▸ **WHAT THE TASK REQUIRES**: Exactly as they stand, give the records below again, with no images.

EXTRACTED DATA below:

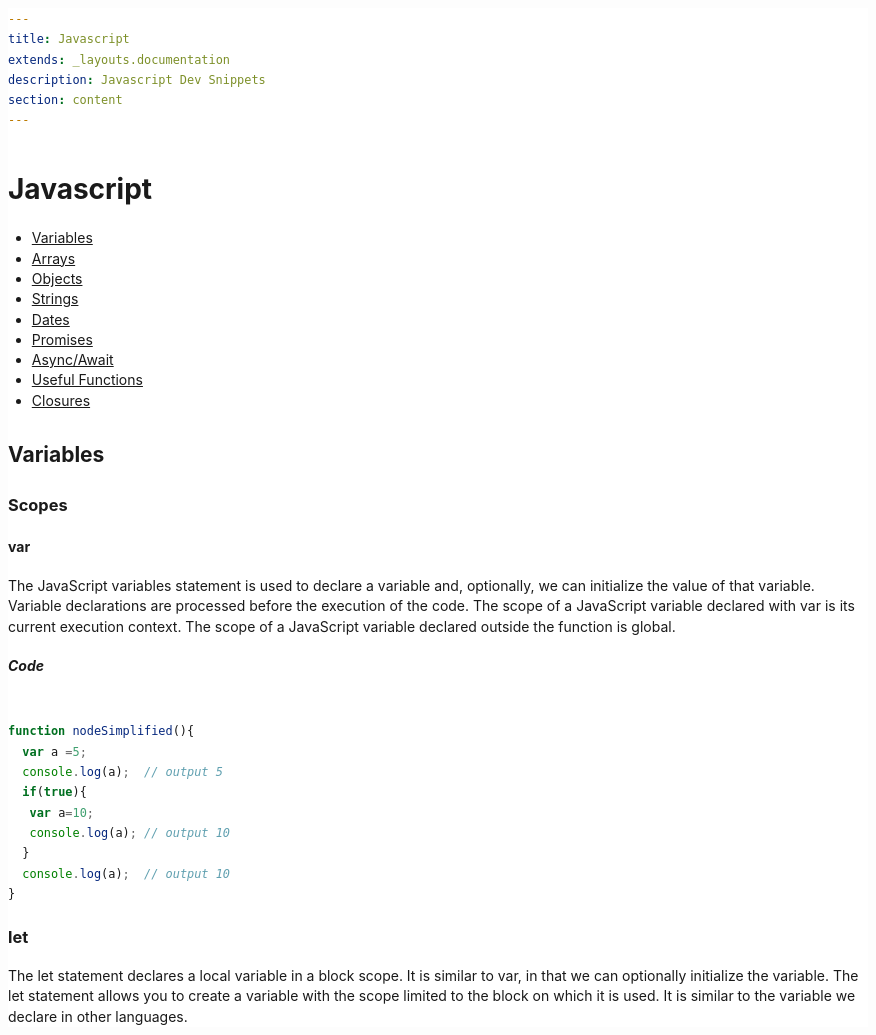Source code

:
 ```yaml
---
title: Javascript
extends: _layouts.documentation
description: Javascript Dev Snippets
section: content
---
```


# Javascript

- [Variables](#variables)
- [Arrays](#arrays)
- [Objects](#objects)
- [Strings](#strings)
- [Dates](#dates)
- [Promises](#promises)
- [Async/Await](#asyncawait)
- [Useful Functions](#useful-functions)
- [Closures](#closures)

## Variables

### Scopes

#### var

The JavaScript variables statement is used to declare a variable and, optionally, we can initialize the value of that variable.
Variable declarations are processed before the execution of the code.
The scope of a JavaScript variable declared with var is its current execution context.
The scope of a JavaScript variable declared outside the function is global.

##### Code

```JavaScript

function nodeSimplified(){
  var a =5;
  console.log(a);  // output 5
  if(true){
   var a=10;
   console.log(a); // output 10
  }
  console.log(a);  // output 10
}
```

### let

The let statement declares a local variable in a block scope. It is similar to var, in that we can optionally initialize the variable.
The let statement allows you to create a variable with the scope limited to the block on which it is used.
It is similar to the variable we declare in other languages.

End of EXTRACTED DATA.

▸ **WRITTEN RESPONSE**:
Source code

:
 ```yaml
---
title: Javascript
extends: _layouts.documentation
description: Javascript Dev Snippets
section: content
---
```


# Javascript

- [Variables](#variables)
- [Arrays](#arrays)
- [Objects](#objects)
- [Strings](#strings)
- [Dates](#dates)
- [Promises](#promises)
- [Async/Await](#asyncawait)
- [Useful Functions](#useful-functions)
- [Closures](#closures)

## Variables

### Scopes

#### var

The JavaScript variables statement is used to declare a variable and, optionally, we can initialize the value of that variable.
Variable declarations are processed before the execution of the code.
The scope of a JavaScript variable declared with var is its current execution context.
The scope of a JavaScript variable declared outside the function is global.

##### Code

```JavaScript

function nodeSimplified(){
  var a =5;
  console.log(a);  // output 5
  if(true){
   var a=10;
   console.log(a); // output 10
  }
  console.log(a);  // output 10
}
```

### let

The let statement declares a local variable in a block scope. It is similar to var, in that we can optionally initialize the variable.
The let statement allows you to create a variable with the scope limited to the block on which it is used.
It is similar to the variable we declare in other languages.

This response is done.